That was fun, wasn’t it? I ask him.
I always talk to my children in italics.
But he’s preoccupied, doesn’t reply.
‘Sometimes,’ he says, eventually, ‘I get an evil urge.’
What do you mean?
‘I mean I get an urge to do something evil.’
Like what?
‘I get an evil urge,’ he says,
‘to throw my beloved toy into the river.’
He looks sadly at the yellow plastic kitten in his hand.
Everyone gets thoughts like that, I tell him.
I, for instance, cannot cross a bridge
without the passing impulse to jettison
my wallet, phone and keys over the side,
Thanatos, death drive, call of the void:
oh, in my mind how many cruise ships have I hurled myself off?
Another mojito, darling? Why yes. Sploosh.
Needless to say there is plenty I’d never tell a soul.

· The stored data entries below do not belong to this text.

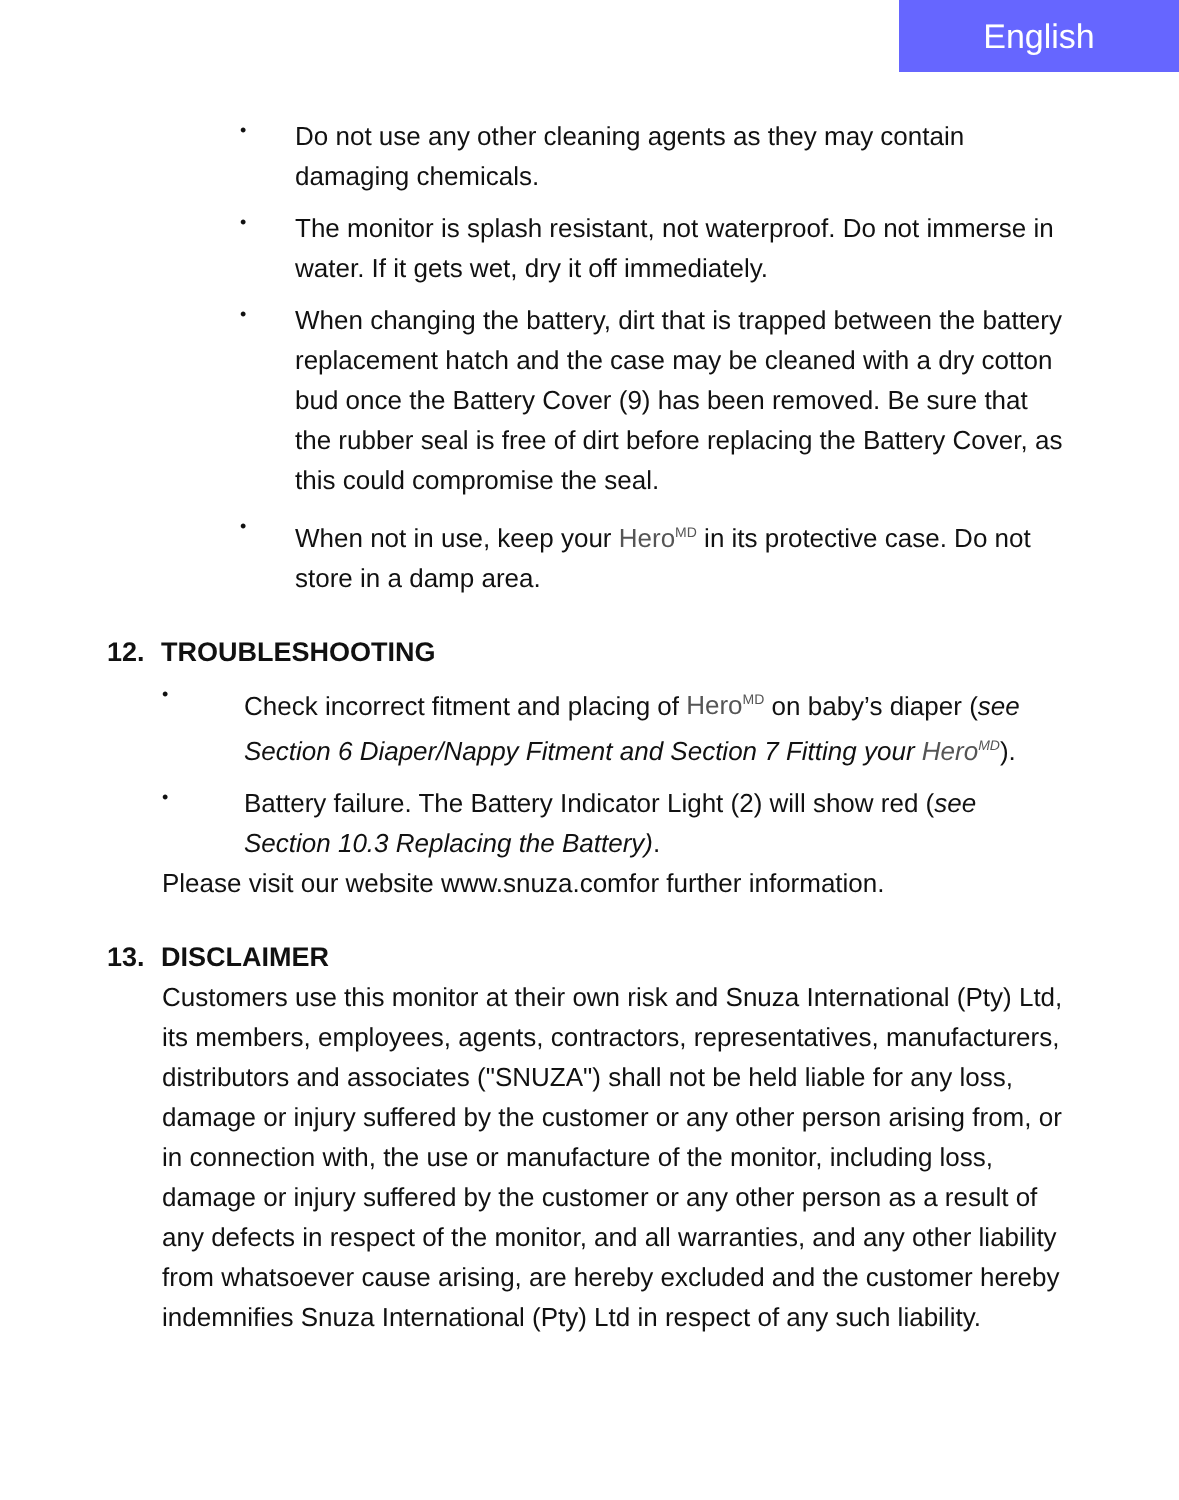English
•
Do not use any other cleaning agents as they may contain damaging chemicals.
•
The monitor is splash resistant, not waterproof. Do not immerse in water. If it gets wet, dry it off immediately.
•
When changing the battery, dirt that is trapped between the battery replacement hatch and the case may be cleaned with a dry cotton bud once the Battery Cover (9) has been removed. Be sure that the rubber seal is free of dirt before replacing the Battery Cover, as this could compromise the seal.
•
When not in use, keep your Hero<sup>MD</sup> in its protective case. Do not store in a damp area.
12. TROUBLESHOOTING
•
Check incorrect fitment and placing of Hero<sup>MD</sup> on baby’s diaper (see Section 6 Diaper/Nappy Fitment and Section 7 Fitting your Hero<sup>MD</sup>).
•
Battery failure. The Battery Indicator Light (2) will show red (see Section 10.3 Replacing the Battery).
Please visit our website www.snuza.comfor further information.
13. DISCLAIMER
Customers use this monitor at their own risk and Snuza International (Pty) Ltd, its members, employees, agents, contractors, representatives, manufacturers, distributors and associates ("SNUZA") shall not be held liable for any loss, damage or injury suffered by the customer or any other person arising from, or in connection with, the use or manufacture of the monitor, including loss, damage or injury suffered by the customer or any other person as a result of any defects in respect of the monitor, and all warranties, and any other liability from whatsoever cause arising, are hereby excluded and the customer hereby indemnifies Snuza International (Pty) Ltd in respect of any such liability.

Do you know what St Basil the Great
said about that? I ask him. ‘No,’ he says.
He said, “The day you can tie a knot
between two of your eyelashes
is the day you can control your thoughts.”
I think he also said something about it being
—–a sin to touch dogs.
That might have been someone else.
The point is, sometimes someone says something brilliant
but that doesn’t mean they don’t also
say some really stupid things.
By this point my six year old
has thrown his plastic kitten into the canal
and I have started taking off my shoes.